YOUR GOAL:
Please filter the data down to the lines that include the word "Community" and copy them.

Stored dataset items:
════

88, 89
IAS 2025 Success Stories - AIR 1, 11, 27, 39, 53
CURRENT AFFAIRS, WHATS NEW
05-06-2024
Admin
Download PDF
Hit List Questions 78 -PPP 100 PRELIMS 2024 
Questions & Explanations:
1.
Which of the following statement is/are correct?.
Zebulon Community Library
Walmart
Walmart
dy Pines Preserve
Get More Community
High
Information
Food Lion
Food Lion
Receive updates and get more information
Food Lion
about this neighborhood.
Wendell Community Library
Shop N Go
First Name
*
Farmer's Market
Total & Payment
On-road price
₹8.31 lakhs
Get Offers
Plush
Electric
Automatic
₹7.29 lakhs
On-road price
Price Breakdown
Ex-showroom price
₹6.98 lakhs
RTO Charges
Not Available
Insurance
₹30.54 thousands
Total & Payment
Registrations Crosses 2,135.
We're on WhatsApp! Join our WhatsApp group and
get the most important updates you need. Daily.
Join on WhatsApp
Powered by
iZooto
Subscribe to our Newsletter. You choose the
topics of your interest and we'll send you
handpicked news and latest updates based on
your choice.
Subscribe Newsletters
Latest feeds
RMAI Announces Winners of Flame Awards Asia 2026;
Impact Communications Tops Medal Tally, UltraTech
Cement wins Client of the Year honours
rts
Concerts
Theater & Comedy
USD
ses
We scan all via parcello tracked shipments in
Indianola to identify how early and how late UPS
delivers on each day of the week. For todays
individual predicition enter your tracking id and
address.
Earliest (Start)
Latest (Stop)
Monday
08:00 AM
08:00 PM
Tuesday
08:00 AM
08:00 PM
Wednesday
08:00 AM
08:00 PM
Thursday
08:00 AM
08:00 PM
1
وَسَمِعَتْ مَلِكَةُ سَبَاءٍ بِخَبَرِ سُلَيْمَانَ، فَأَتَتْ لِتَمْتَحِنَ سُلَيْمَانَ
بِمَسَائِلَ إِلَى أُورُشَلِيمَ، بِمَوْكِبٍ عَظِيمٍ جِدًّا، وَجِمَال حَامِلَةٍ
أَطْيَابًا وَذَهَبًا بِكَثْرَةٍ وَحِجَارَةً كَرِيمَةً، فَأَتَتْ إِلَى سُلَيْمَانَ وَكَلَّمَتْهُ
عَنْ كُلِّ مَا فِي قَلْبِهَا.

════

RESPONSE AREA:
Zebulon Community Library
Get More Community
Wendell Community Library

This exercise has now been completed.